Tasks to perform ->
1/ From the Spanish grammar notes, list the Spanish example phrases given to show that adjectives usually come after the noun.
2/ In the rows, reproduce without changes the stretch from the line that contains "left ankle: (336, 853, 7)" through the line that contains "right ankle: (578, 838, -6)".

Passage for review ->
++++++++

Breakdown of Tengo una cuenta privada en esa red social porque me preocupa mi seguridad.
Questions & Answers about Tengo una cuenta privada en esa red social porque me preocupa mi seguridad.
In Spanish:
- tengo = I have
- hay = there is / there are
The sentence is saying I have a private account, so you need the verb tener in the 1st person singular: tengo.
If you said Hay una cuenta privada en esa red social, you’d be saying There is a private account on that social network, without specifying that it belongs to you. That changes the meaning.
So tengo una cuenta privada correctly expresses I have / I own a private account.
Because cuenta is a feminine noun, and both the article and the adjective must agree in gender (and number) with it.
- la cuenta → feminine
- una cuenta → feminine singular article
- privada → feminine singular form of the adjective privado/privada
So:
- una cuenta privada ✅ (feminine + feminine)
- un cuenta privado ❌ (masculine article + feminine noun + masculine adjective: all mismatched)
In Spanish, adjectives usually come after the noun:
- una casa grande – a big house
- un coche nuevo – a new car
- una cuenta privada – a private account
Adjectives can come before the noun, but that often adds a special nuance (emotional, figurative, subjective, etc.). For everyday, neutral descriptions like private account, Spanish normally prefers noun + adjective: cuenta privada.
red social literally means social network:
- red = network (also net, web)
- social = social
Red is a feminine noun: la red. That’s why you say:
- la red social
- esa red social
- en esa red social
The adjective social is invariable for gender; the feminine marking is carried by the article and by red itself:
- una red social (feminine)
- un problema social (masculine)
Spanish uses en for:
- in (inside something)

++++++++

Supplied material ->
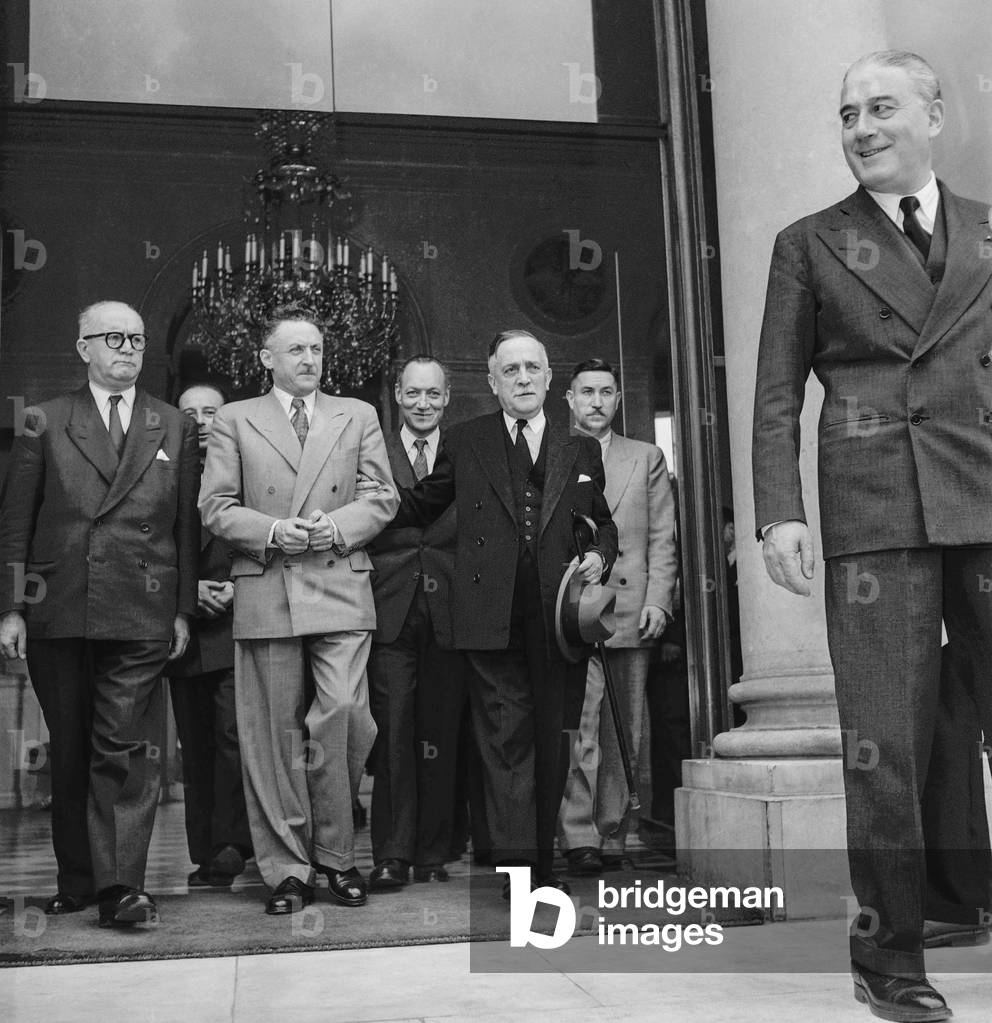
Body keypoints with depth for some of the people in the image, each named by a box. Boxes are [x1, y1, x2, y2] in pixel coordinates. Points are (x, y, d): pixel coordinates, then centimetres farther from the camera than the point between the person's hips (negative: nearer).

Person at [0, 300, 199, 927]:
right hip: (57, 612, 1)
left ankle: (121, 887, -4)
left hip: (140, 616, -1)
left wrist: (184, 610, 2)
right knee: (69, 752, 9)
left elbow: (187, 525, 8)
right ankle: (77, 880, 20)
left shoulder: (175, 428, 10)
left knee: (127, 751, -6)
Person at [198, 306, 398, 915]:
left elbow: (383, 497, 9)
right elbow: (215, 507, 5)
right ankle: (287, 868, 12)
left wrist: (335, 527, -9)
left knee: (343, 714, -12)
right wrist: (272, 531, -11)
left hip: (341, 588, 0)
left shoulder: (358, 416, 15)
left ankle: (336, 853, 7)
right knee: (276, 733, 2)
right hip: (265, 592, 0)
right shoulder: (234, 420, 11)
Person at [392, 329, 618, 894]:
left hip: (559, 614, 2)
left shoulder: (581, 450, 15)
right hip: (492, 614, -2)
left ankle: (544, 857, 19)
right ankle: (516, 862, -4)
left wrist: (600, 556, 3)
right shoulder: (466, 442, 11)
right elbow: (418, 507, 20)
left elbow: (604, 524, 22)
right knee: (506, 734, -6)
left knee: (553, 737, 7)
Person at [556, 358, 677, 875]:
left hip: (632, 612, 2)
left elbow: (662, 538, 11)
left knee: (624, 735, 5)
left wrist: (658, 599, -1)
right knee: (577, 730, -10)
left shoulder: (647, 458, 17)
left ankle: (612, 837, 12)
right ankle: (578, 838, -6)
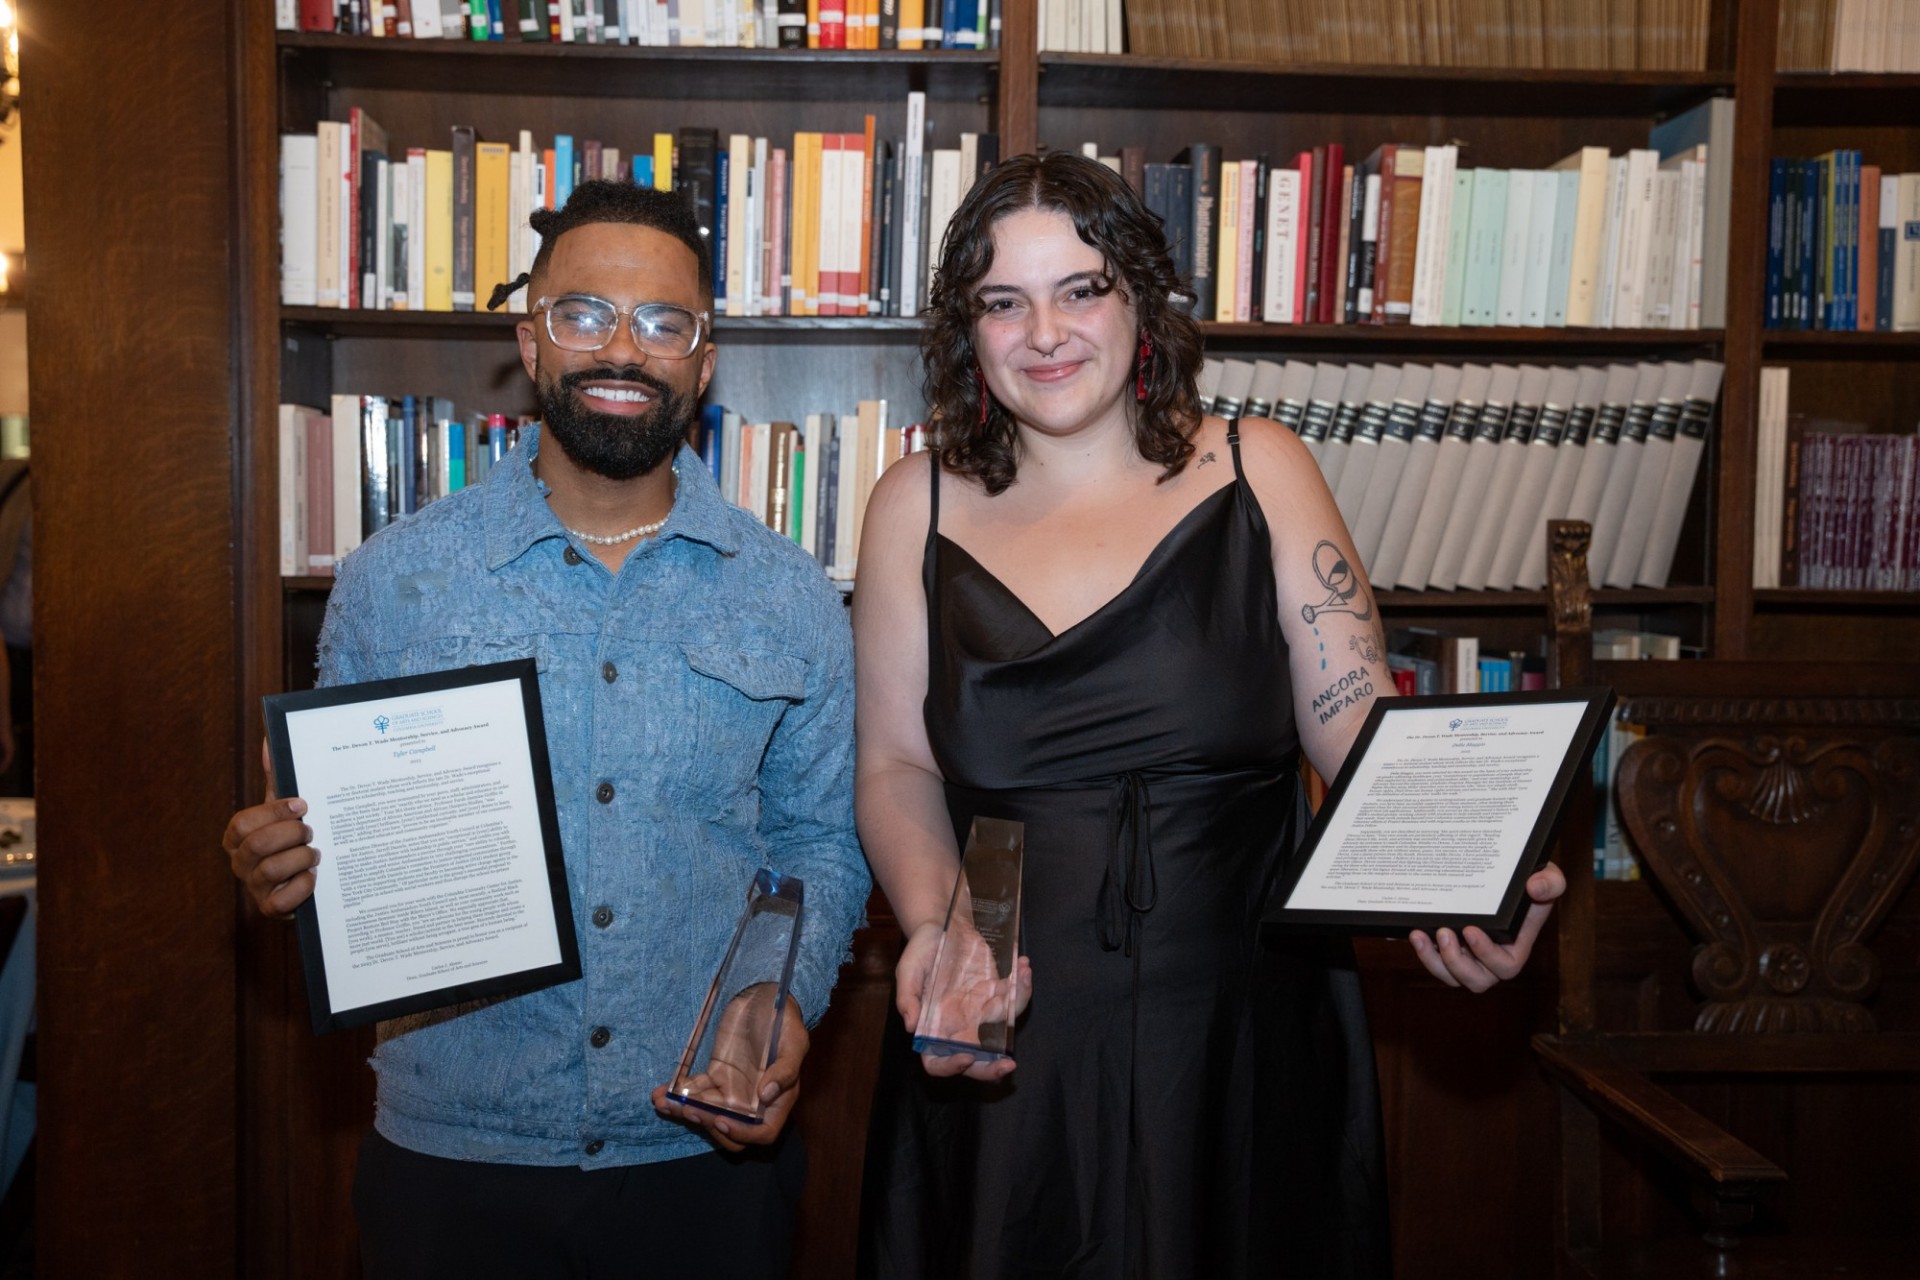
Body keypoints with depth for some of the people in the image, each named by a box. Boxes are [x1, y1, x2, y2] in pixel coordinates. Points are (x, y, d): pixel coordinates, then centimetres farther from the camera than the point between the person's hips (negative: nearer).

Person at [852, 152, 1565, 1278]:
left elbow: (1365, 735, -4)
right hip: (1002, 1061, 1)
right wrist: (931, 924, -14)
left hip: (1248, 1044, 0)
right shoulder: (918, 508, 3)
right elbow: (897, 767, 4)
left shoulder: (1257, 474, 0)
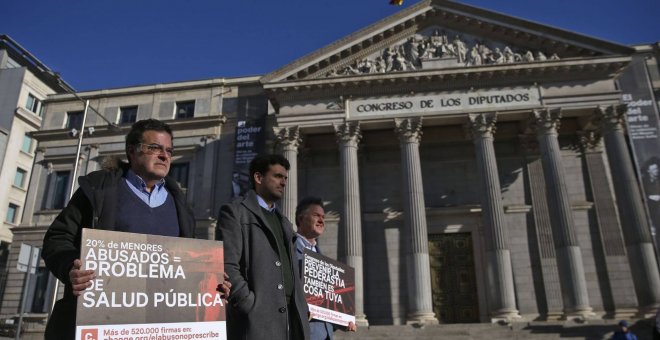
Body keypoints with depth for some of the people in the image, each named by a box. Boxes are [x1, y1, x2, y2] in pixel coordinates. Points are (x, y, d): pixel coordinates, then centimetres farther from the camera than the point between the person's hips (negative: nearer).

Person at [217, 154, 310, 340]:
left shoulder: (284, 223, 24)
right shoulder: (234, 211, 1)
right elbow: (227, 266, -9)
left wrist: (302, 310, 10)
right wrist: (251, 306, -15)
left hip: (291, 319, 7)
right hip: (256, 318, -7)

++++++++

Responses to the exercise ->
1/
una casa grande
un coche nuevo
una cuenta privada

2/
left ankle: (336, 853, 7)
right knee: (276, 733, 2)
right hip: (265, 592, 0)
right shoulder: (234, 420, 11)
Person at [392, 329, 618, 894]:
left hip: (559, 614, 2)
left shoulder: (581, 450, 15)
right hip: (492, 614, -2)
left ankle: (544, 857, 19)
right ankle: (516, 862, -4)
left wrist: (600, 556, 3)
right shoulder: (466, 442, 11)
right elbow: (418, 507, 20)
left elbow: (604, 524, 22)
right knee: (506, 734, -6)
left knee: (553, 737, 7)
Person at [556, 358, 677, 875]:
left hip: (632, 612, 2)
left elbow: (662, 538, 11)
left knee: (624, 735, 5)
left wrist: (658, 599, -1)
right knee: (577, 730, -10)
left shoulder: (647, 458, 17)
left ankle: (612, 837, 12)
right ankle: (578, 838, -6)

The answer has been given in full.